Task to carry out =>
Each entry below should appear again exactly as written, without pictures.
Records to process Start Marker
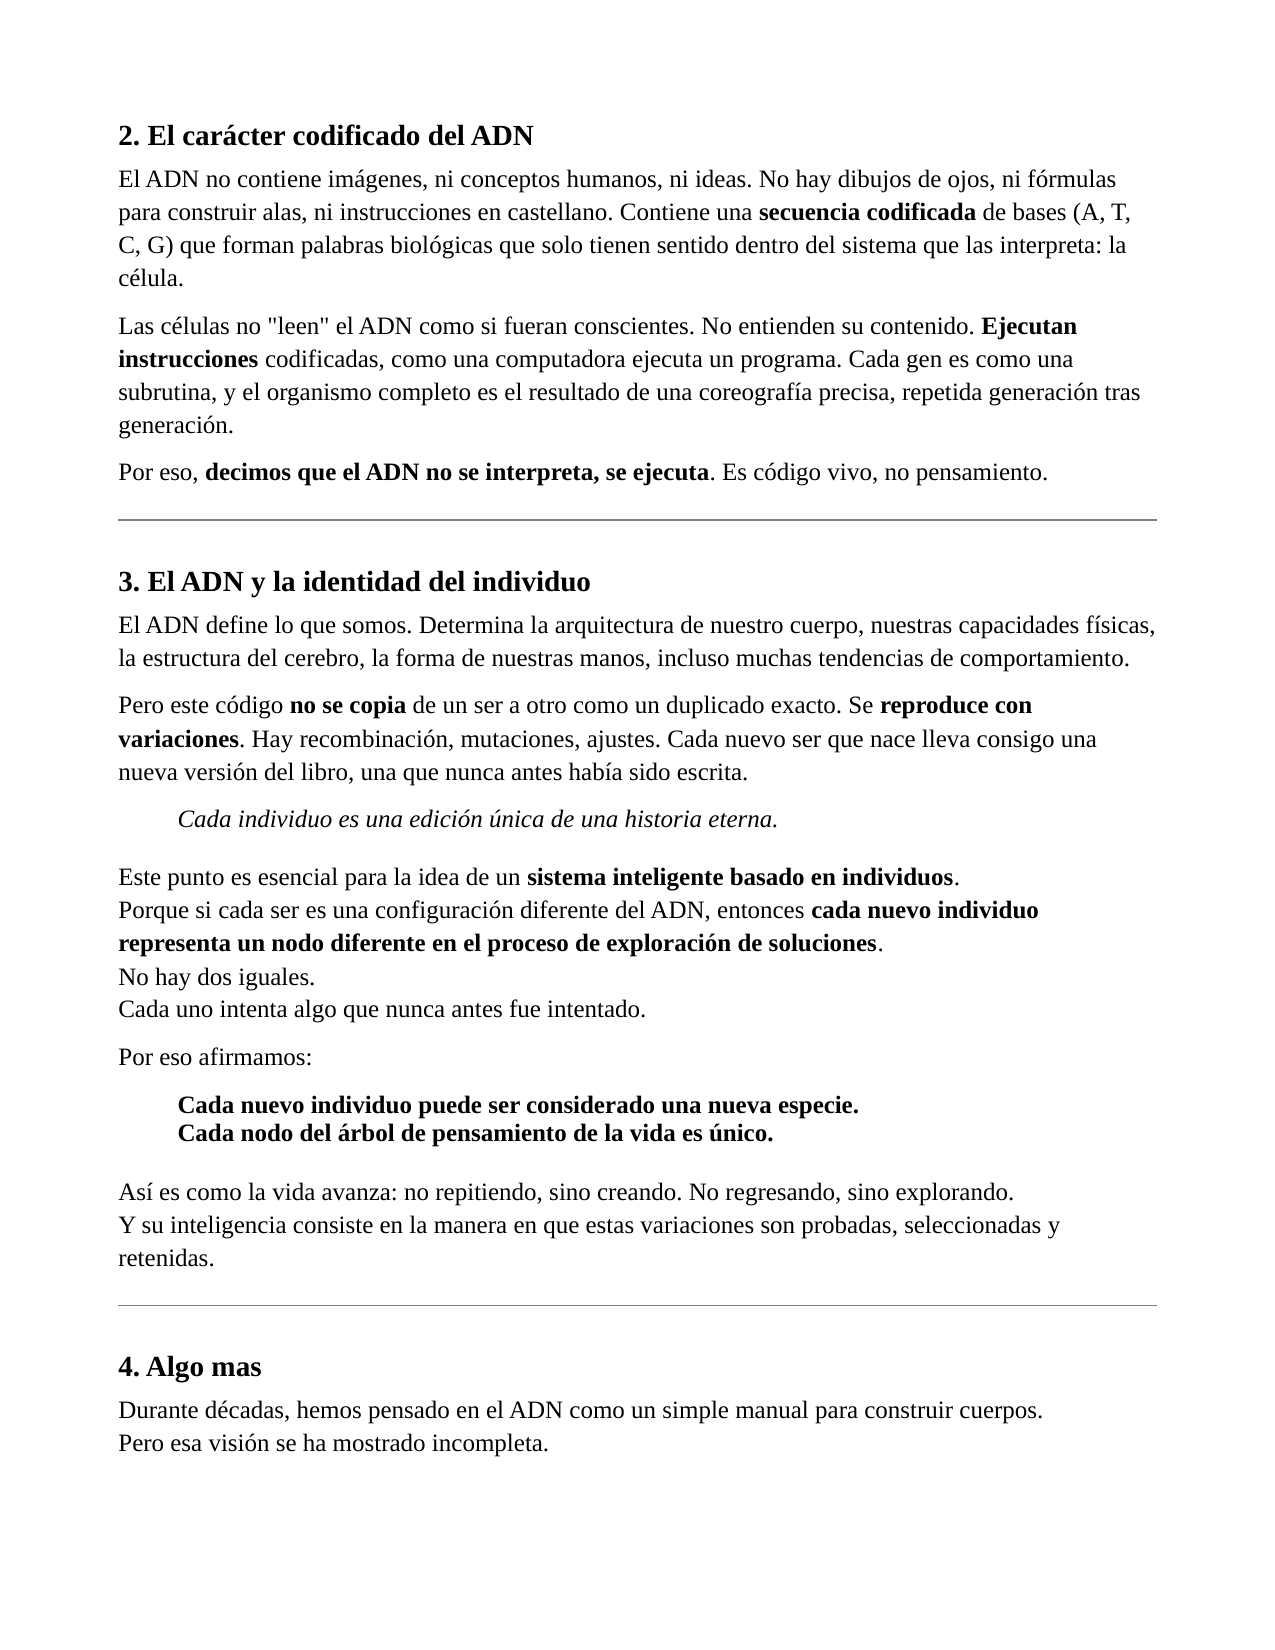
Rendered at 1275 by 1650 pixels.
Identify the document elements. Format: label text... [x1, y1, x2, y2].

subtitle 2. El carácter codificado del ADN [118, 118, 1157, 152]
text El ADN no contiene imágenes, ni conceptos humanos, ni ideas. No hay dibujos de ojos, ni fórmulas para construir alas, ni instrucciones en castellano. Contiene una secuencia codificada de bases (A, T, C, G) que forman palabras biológicas que solo tienen sentido dentro del sistema que las interpreta: la célula. [118, 164, 1157, 292]
text Pero este código no se copia de un ser a otro como un duplicado exacto. Se reproduce con variaciones. Hay recombinación, mutaciones, ajustes. Cada nuevo ser que nace lleva consigo una nueva versión del libro, una que nunca antes había sido escrita. [118, 691, 1157, 785]
text Por eso afirmamos: [118, 1042, 1157, 1071]
text Así es como la vida avanza: no repitiendo, sino creando. No regresando, sino explorando. Y su inteligencia consiste en la manera en que estas variaciones son probadas, seleccionadas y retenidas. [118, 1177, 1157, 1272]
text Cada nuevo individuo puede ser considerado una nueva especie. Cada nodo del árbol de pensamiento de la vida es único. [177, 1090, 1098, 1147]
text Durante décadas, hemos pensado en el ADN como un simple manual para construir cuerpos. Pero esa visión se ha mostrado incompleta. [118, 1395, 1157, 1457]
subtitle 4. Algo mas [118, 1349, 1157, 1383]
text Por eso, decimos que el ADN no se interpreta, se ejecuta. Es código vivo, no pensamiento. [118, 457, 1157, 486]
text Este punto es esencial para la idea de un sistema inteligente basado en individuos. Porque si cada ser es una configuración diferente del ADN, entonces cada nuevo individuo representa un nodo diferente en el proceso de exploración de soluciones. No hay dos iguales. Cada uno intenta algo que nunca antes fue intentado. [118, 862, 1157, 1023]
subtitle 3. El ADN y la identidad del individuo [118, 564, 1157, 597]
text El ADN define lo que somos. Determina la arquitectura de nuestro cuerpo, nuestras capacidades físicas, la estructura del cerebro, la forma de nuestras manos, incluso muchas tendencias de comportamiento. [118, 610, 1157, 672]
text Las células no "leen" el ADN como si fueran conscientes. No entienden su contenido. Ejecutan instrucciones codificadas, como una computadora ejecuta un programa. Cada gen es como una subrutina, y el organismo completo es el resultado de una coreografía precisa, repetida generación tras generación. [118, 311, 1157, 439]
text Cada individuo es una edición única de una historia eterna. [177, 804, 1098, 833]
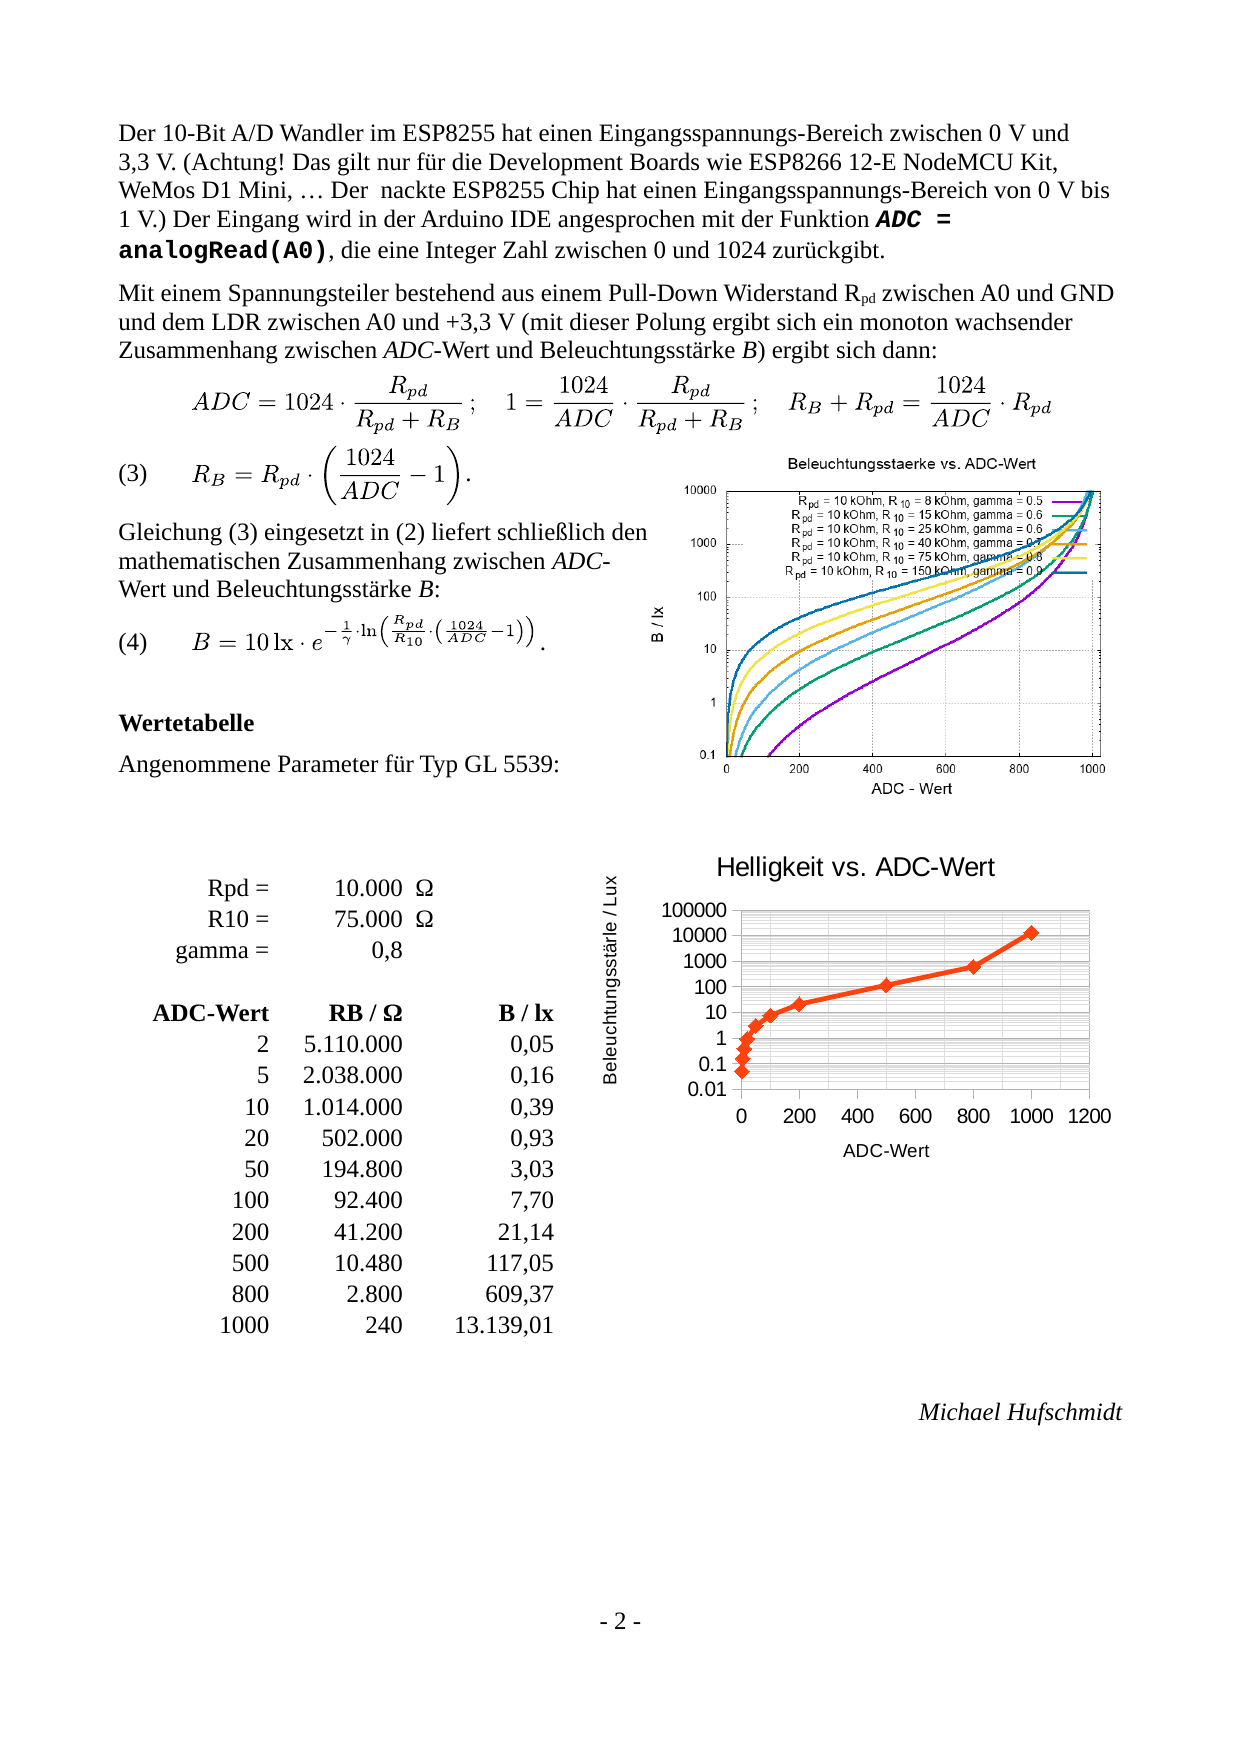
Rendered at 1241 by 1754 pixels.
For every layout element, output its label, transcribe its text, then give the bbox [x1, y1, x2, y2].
Records to process End Marker
Response to this task =>
Rendered at 1275 by 1650 pixels.
Identify the document elements. Format: label text... [x1, y1, x2, y2].

subtitle 2. El carácter codificado del ADN [118, 118, 1157, 152]
text El ADN no contiene imágenes, ni conceptos humanos, ni ideas. No hay dibujos de ojos, ni fórmulas para construir alas, ni instrucciones en castellano. Contiene una secuencia codificada de bases (A, T, C, G) que forman palabras biológicas que solo tienen sentido dentro del sistema que las interpreta: la célula. [118, 164, 1157, 292]
text Pero este código no se copia de un ser a otro como un duplicado exacto. Se reproduce con variaciones. Hay recombinación, mutaciones, ajustes. Cada nuevo ser que nace lleva consigo una nueva versión del libro, una que nunca antes había sido escrita. [118, 691, 1157, 785]
text Por eso afirmamos: [118, 1042, 1157, 1071]
text Así es como la vida avanza: no repitiendo, sino creando. No regresando, sino explorando. Y su inteligencia consiste en la manera en que estas variaciones son probadas, seleccionadas y retenidas. [118, 1177, 1157, 1272]
text Cada nuevo individuo puede ser considerado una nueva especie. Cada nodo del árbol de pensamiento de la vida es único. [177, 1090, 1098, 1147]
text Durante décadas, hemos pensado en el ADN como un simple manual para construir cuerpos. Pero esa visión se ha mostrado incompleta. [118, 1395, 1157, 1457]
subtitle 4. Algo mas [118, 1349, 1157, 1383]
text Por eso, decimos que el ADN no se interpreta, se ejecuta. Es código vivo, no pensamiento. [118, 457, 1157, 486]
text Este punto es esencial para la idea de un sistema inteligente basado en individuos. Porque si cada ser es una configuración diferente del ADN, entonces cada nuevo individuo representa un nodo diferente en el proceso de exploración de soluciones. No hay dos iguales. Cada uno intenta algo que nunca antes fue intentado. [118, 862, 1157, 1023]
subtitle 3. El ADN y la identidad del individuo [118, 564, 1157, 597]
text El ADN define lo que somos. Determina la arquitectura de nuestro cuerpo, nuestras capacidades físicas, la estructura del cerebro, la forma de nuestras manos, incluso muchas tendencias de comportamiento. [118, 610, 1157, 672]
text Las células no "leen" el ADN como si fueran conscientes. No entienden su contenido. Ejecutan instrucciones codificadas, como una computadora ejecuta un programa. Cada gen es como una subrutina, y el organismo completo es el resultado de una coreografía precisa, repetida generación tras generación. [118, 311, 1157, 439]
text Cada individuo es una edición única de una historia eterna. [177, 804, 1098, 833]
Rendered at 1241 by 1754 pixels.
For every layout element, output its label, transcribe its text, then give the bbox [x1, y1, x2, y2].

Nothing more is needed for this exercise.